Reproduce all of the data exactly. Images are not to appear in the reply.

++++ Provided entries

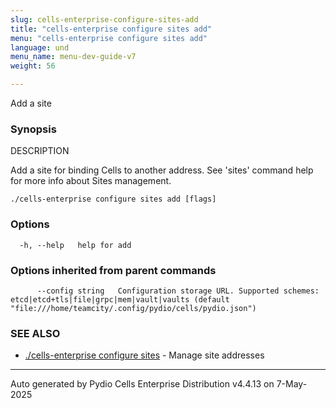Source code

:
 ```yaml
---
slug: cells-enterprise-configure-sites-add
title: "cells-enterprise configure sites add"
menu: "cells-enterprise configure sites add"
language: und
menu_name: menu-dev-guide-v7
weight: 56

---
```

Add a site

### Synopsis


DESCRIPTION

  Add a site for binding Cells to another address.
  See 'sites' command help for more info about Sites management.


```
./cells-enterprise configure sites add [flags]
```

### Options

```
  -h, --help   help for add
```

### Options inherited from parent commands

```
      --config string   Configuration storage URL. Supported schemes: etcd|etcd+tls|file|grpc|mem|vault|vaults (default "file:///home/teamcity/.config/pydio/cells/pydio.json")
```

### SEE ALSO

* [./cells-enterprise configure sites](../cells-enterprise-configure-sites)	 - Manage site addresses

---
Auto generated by Pydio Cells Enterprise Distribution v4.4.13 on 7-May-2025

++++++++

▸ Written response
Source code

:
 ```yaml
---
slug: cells-enterprise-configure-sites-add
title: "cells-enterprise configure sites add"
menu: "cells-enterprise configure sites add"
language: und
menu_name: menu-dev-guide-v7
weight: 56

---
```

Add a site

### Synopsis


DESCRIPTION

  Add a site for binding Cells to another address.
  See 'sites' command help for more info about Sites management.


```
./cells-enterprise configure sites add [flags]
```

### Options

```
  -h, --help   help for add
```

### Options inherited from parent commands

```
      --config string   Configuration storage URL. Supported schemes: etcd|etcd+tls|file|grpc|mem|vault|vaults (default "file:///home/teamcity/.config/pydio/cells/pydio.json")
```

### SEE ALSO

* [./cells-enterprise configure sites](../cells-enterprise-configure-sites)	 - Manage site addresses

---
Auto generated by Pydio Cells Enterprise Distribution v4.4.13 on 7-May-2025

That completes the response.